GeForceFX: NVIDIA goes Hollywood?

NVIDIA 2.0+

The programmability of the pixel and vertex shaders clearly surpasses the requirements found in the DirectX 9 specification. This is why NVIDIA emphasizes this by adding a "+" to their denotation. Introducing all of the features and possibilities of these new shaders is well beyond the focus of this article, and in the end, only shader programmers would be able to come to a real conclusion about the value of these features.

A screenshot of Ogre, the character in the Spellbound movie YEAH. NVIDIA used it in a real-time demo.

An overview of the GeForceFX's extensions:

GeForceFX Vertex Shader 2.0+

Extensions compared to DirectX 9 (standard):

  • 256 instructions of stored program (was 128);
  • 256 constants (was 96);
  • Vector address register (was a scalar);
  • Maximum number of instructions that can be executed per shader is now 65,536.

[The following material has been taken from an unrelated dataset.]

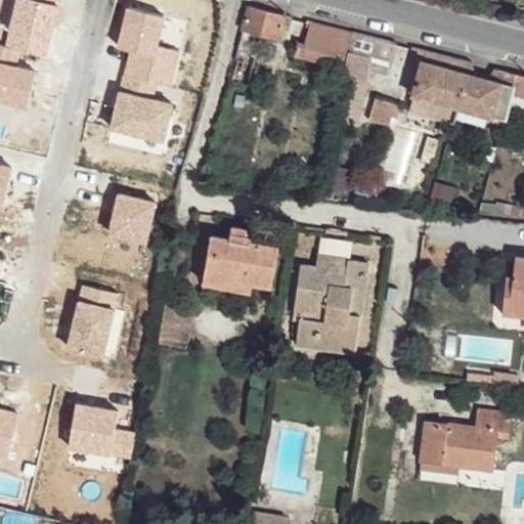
[(288,15),(252,6),(247,29),(280,37),(288,15)]
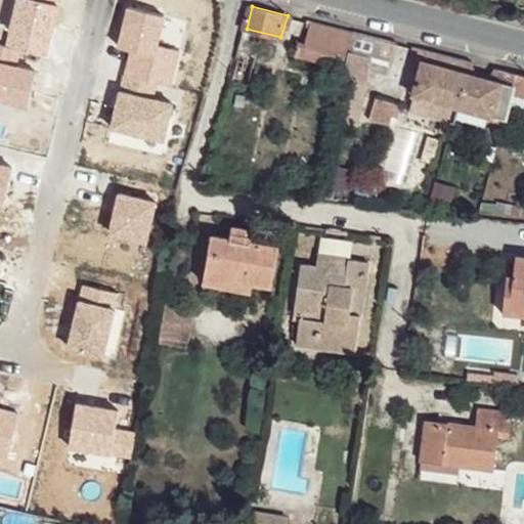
[(356,33),(311,23),(306,57),(344,67),(349,49),(352,50),(356,33)]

The highlights, as presented by NVIDIA:

  • Up to 65,536 vertex instructions executed per vertex (up to 256 static instructions per shader)
    The CineFX shading engine exposes an unprecedented amount of vertex processing capabilities. In addition to doubling the instruction storage, the addition of control flow dramatically increases the amount of actual computation that can occur for each vertex. This flexibility reduces the total number of vertex shaders required by an application.
  • Up to 256 vector constants
    The number of constant registers available in the CineFX vertex shader has more than doubled - from 96 up to 256 quad words! This increase allows for substantially more bone matrices for matrix palette skinning and lots more simultaneous light sources.
  • Sixteen temporary vector registers
    Temporary register storage has increased by 33% from 12 to 16. This temporary storage is particularly helpful with the larger programs supported by the CineFX engine.
  • Up to 64 separate loops
    The CineFX vertex shading engine makes for simpler programs by supporting fully dependent looping and branching (including nested loops and branches) with up to 64 unique branch targets in a single shader program. Looping over all light sources and then branching to the appropriate light type is now a breeze.
  • Per-component conditional codes and write masks
    Condition codes are the machinery behind data-dependent branching, but they can also improve the performance and simplify the code for conditional assignments.
  • Call and return (subroutines)
    In addition to the CineFX branching capabilities, the vertex processor supports full subroutine CALL/ RETURN semantics, with an up-to-four-deep call stack.
  • Loops and branching for both static and dynamic control flow
    Fully general looping and branching (along with dependent data reference) are what make the CineFX vertex shading engine so flexible and powerful.